Another high point is the excellent character actor work.  Glynn Turman stands out in a small but memorable role as the no-nonsense Detective Lawrence Appleton, who’s determined to eradicate the Soy Sauce and its detrimental effects.  Paul Giamatti (who shared executive producer credits with Coscarelli’s father Dac and Daniel Carey) is also noteworthy, as skeptical feature reporter Arnie.  And be sure to watch for a nice little cameo by Coscarelli regular Angus Scrimm as Father Shellnut.

After watching John Dies at the End, I was left with the impression that Coscarelli either didn’t go far enough or should have shown a little more restraint.  I tend to favor the second assertion.  The film suffers in comparison to Coscarelli’s previous feature, Bubba Ho-Tep, which successfully walked the  line between outlandish and poignant.  Even with its wild conspiracy theories and absurd premise, Bubba Ho-Tep managed to keep everything together, thanks to a clarity of vision and adhering to its own set of rules.  The rules, if they exist in John Dies at the End, do not seem to apply.  Random stuff happens frequently, and nothing seems connected.  Because of the film’s dissociative, sporadic nature, it’s more about the parts than the whole.  There are some undeniably fun bits trapped within this jumbled mess.  It’s hard not to laugh when David eschews his cellphone, in favor of a bratwurst, to speak to his recently deceased friend John.  While the climax is a little ho-hum, I have to give the film points for the final scene, and the ironic payoff. 

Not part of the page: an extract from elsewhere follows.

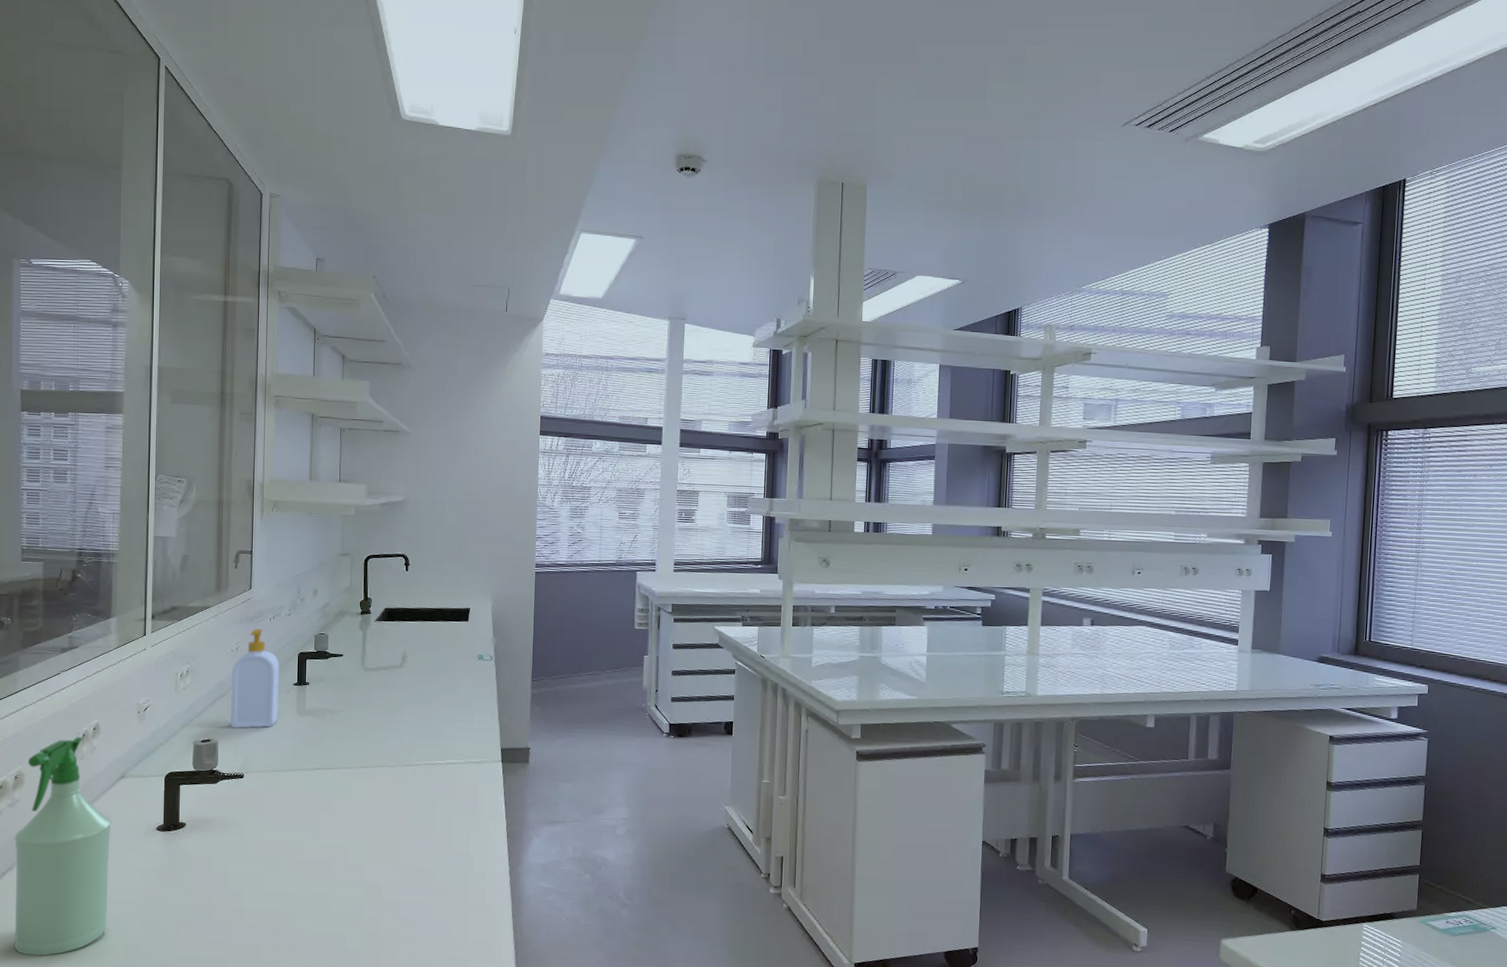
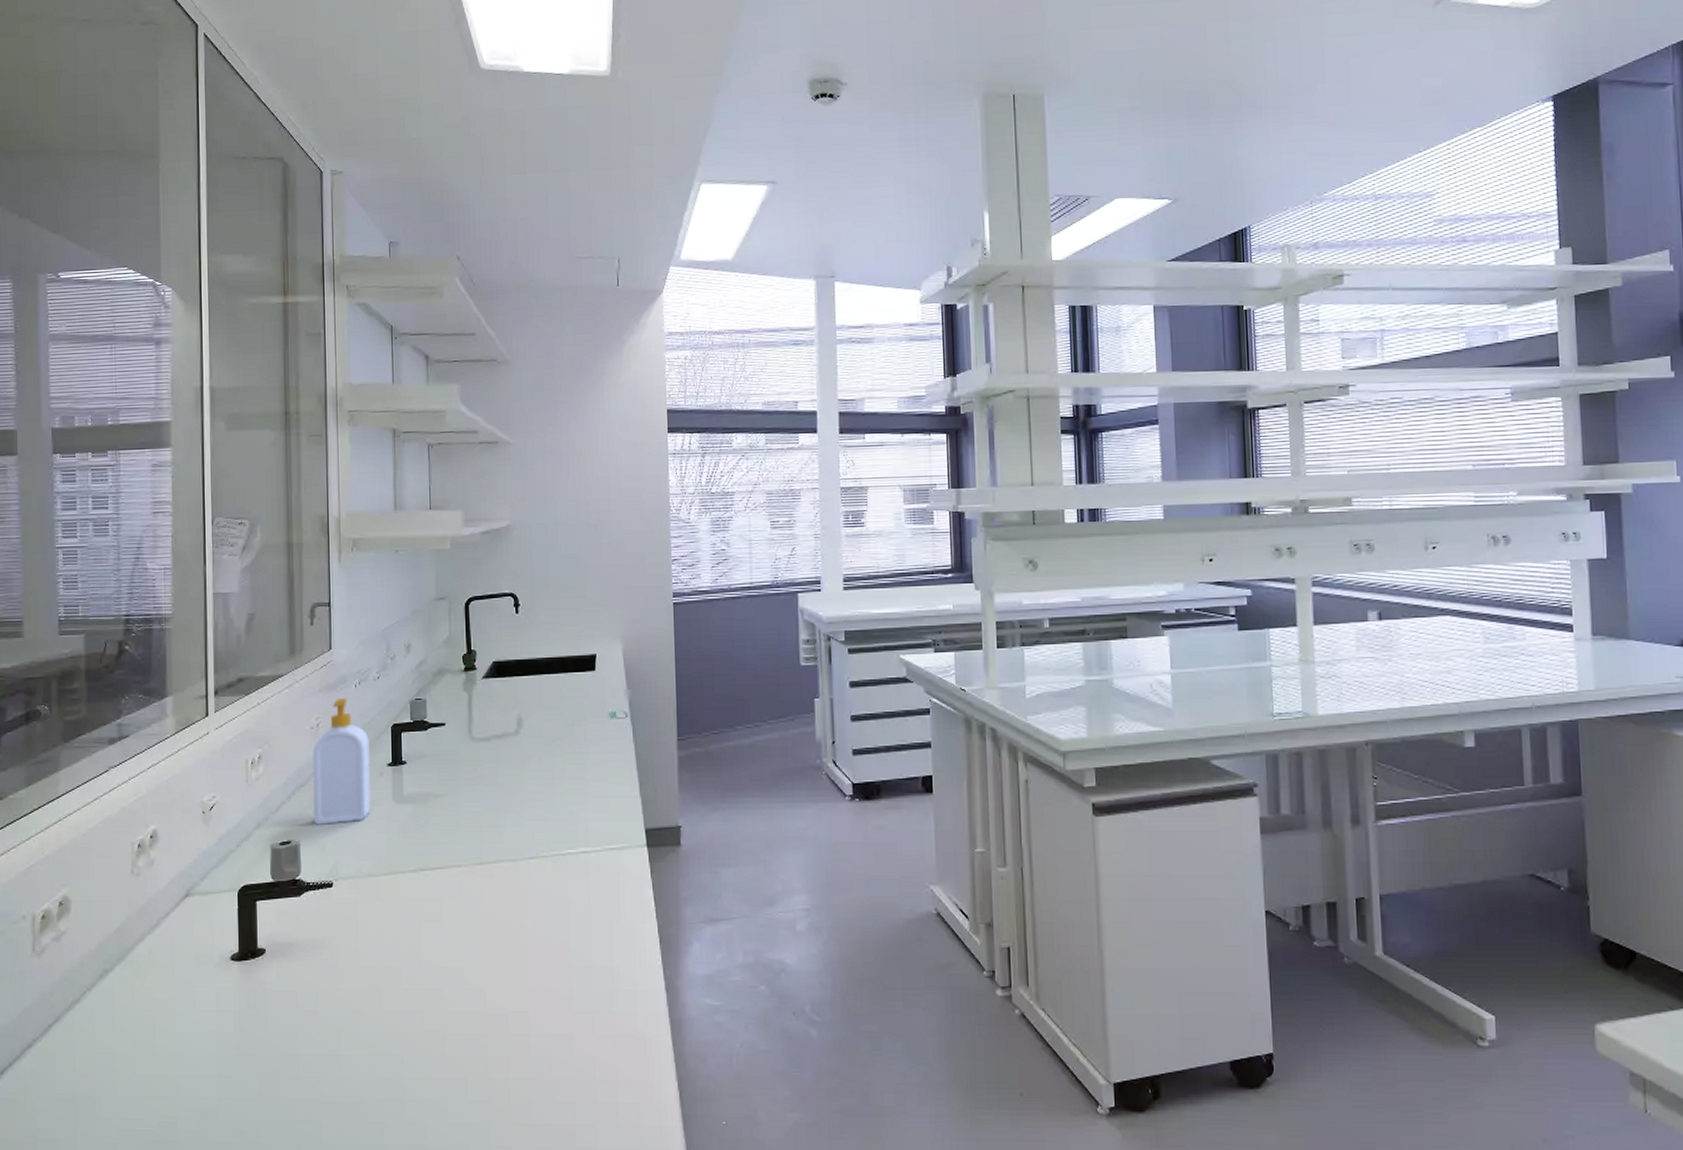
spray bottle: present [14,737,112,957] -> none [61,848,177,1130]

Misgivings aside, it’s virtually impossible for me to dislike John Dies at the End. Coscarelli shot for the stars, even if he barely made it out of the clouds.  He made a sincere effort to show us something that hadn’t been seen, throwing as much weird shit at the screen as possible and seeing what stuck.  Yes, the film is wildly inconsistent, but that describes Coscarelli’s filmography.  His overall body of work, while rough around the edges, frequently delivers more than we get from lesser directors with bigger budgets.  Even if the final results are a trifle underwhelming, it’s a crazy enough ride, well worth your time.  Unlike its main characters, however, don’t expect John Dies at the End to change your life.